Serbian Minister’s Party Vilifies Editor as ‘Drug Addict’

Serbian Minister’s Party Vilifies Editor as ‘Drug Addict’

Stevan Dojcinovic

After Serbia’s Crime and Corruption Reporting Network, KRIK, investigated the origin of money which Defence Minister Aleksandar Vulin used to buy an apartment, his party called KRIK’s editor a “drug addict”.

Maja Zivanovic BIRN Belgrade

Defence Minister Aleksandar Vulin’s Movement of Socialists party lashed out after KRIK published a report on Monday alleging that Vulin bought an apartment in Belgrade under suspicious circumstances with money he had borrowed from his wife’s aunt in Canada.

Vulin’s party said in a statement that KRIK’s editor, Stevan Dojcinovic, was a “drug addict who needs to be tested for drugs”, and accused him of being paid by foreigners to attack the minister.

Dojcinovic described the statement from the Movement of Socialists, the junior partner in the ruling coalition in Serbia, as “bizarre”.

“But in it, they did not answer one question from our story or deny our discovery,” he told BIRN.

He also said he would take legal action.

“I will speak with lawyers and I will file charges against the person responsible [for the statement] at the Movement of Socialists,” he added.

KRIK’s report on Monday said the Serbian Anti-Corruption Agency sent a report to the prosecutor’s office in December 2015 after Vulin bought his apartment in Belgrade with 205,000 euros borrowed from his wife’s aunt.

But according to KRIK, the prosecutor’s office did nothing about the case for almost two years because, it said, the police ignored its request for them to investigate the matter.

However, after KRIK and the Insajder website first reported on the case in July this year, the prosecutor said it had ended the investigation and that there was no evidence that Vulin committed any criminal offence under its jurisdiction.

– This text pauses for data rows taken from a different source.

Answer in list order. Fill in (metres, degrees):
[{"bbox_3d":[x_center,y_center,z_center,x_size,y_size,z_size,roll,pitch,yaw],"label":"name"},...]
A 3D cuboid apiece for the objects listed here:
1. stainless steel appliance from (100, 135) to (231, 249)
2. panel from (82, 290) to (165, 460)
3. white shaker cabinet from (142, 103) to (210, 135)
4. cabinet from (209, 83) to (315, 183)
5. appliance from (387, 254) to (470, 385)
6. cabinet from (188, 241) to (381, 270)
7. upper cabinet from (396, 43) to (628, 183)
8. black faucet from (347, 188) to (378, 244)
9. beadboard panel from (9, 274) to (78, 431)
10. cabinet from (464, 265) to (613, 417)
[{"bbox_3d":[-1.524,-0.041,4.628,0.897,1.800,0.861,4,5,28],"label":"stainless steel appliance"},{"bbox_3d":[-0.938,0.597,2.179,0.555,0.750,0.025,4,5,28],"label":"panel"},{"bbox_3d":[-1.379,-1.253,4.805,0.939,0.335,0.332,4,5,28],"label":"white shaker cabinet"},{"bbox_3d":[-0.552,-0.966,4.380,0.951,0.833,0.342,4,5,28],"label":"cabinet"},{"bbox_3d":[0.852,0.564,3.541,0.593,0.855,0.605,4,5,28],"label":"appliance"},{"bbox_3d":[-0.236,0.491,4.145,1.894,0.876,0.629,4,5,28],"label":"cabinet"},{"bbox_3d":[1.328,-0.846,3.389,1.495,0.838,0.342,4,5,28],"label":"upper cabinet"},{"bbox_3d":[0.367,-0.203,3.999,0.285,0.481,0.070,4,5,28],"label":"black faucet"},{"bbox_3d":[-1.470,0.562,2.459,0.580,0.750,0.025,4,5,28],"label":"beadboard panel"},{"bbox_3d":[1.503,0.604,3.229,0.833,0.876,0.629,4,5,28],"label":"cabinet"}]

Vulin refused to comment on Monday’s KRIK allegations, but the Movement of Socialists insisted that all his property was registered and “earned by hard work”.

“Does the owner of KRIK have the courage to admit how much money he has received from foreigners in cash, undeclared?” the party’s statement asked.

“It’s no secret that Dojcinovic was paid from abroad for every article that attacks Vulin, and it’s not a secret he takes narcotics,” it alleged.

The statement also criticised him for having piercings and accused him of being anti-Serbian.

“Every enemy of Serbia is his friend, and anyone who loves Serbia and who fights for it, Dojcinovic hates immensely,” it said.

The party issued a second statement on Tuesday, again saying that Dojcinovic should take a drug test.

KRIK, which is also part of the Organized Crime and Corruption Reporting Project (OCCRP), has won several prestigious Serbian and international awards.

On its website, it lists all its donors.

KRIK was mentioned in the lasted progress report on Serbia published by the European Commission in November 2016, in which it noted that the country had made no steps forward in terms of guaranteeing freedom of expression.

The Commission’s report criticised what is called the “environment of fear” created by the pro-government tabloid Informer last March when it exposed an ongoing investigation by KRIK.

Informer published pictures of Dojcinovic and his source, which some suspected were obtained from secret police surveillance.

Dojcinovic said that such attacks cannot destroy his reputation but could jeopardise his security and that of other KRIK journalists.

He recalled that police have still not yet found out who broke into the apartment of KRIK journalist Dragana Peco more than two months ago.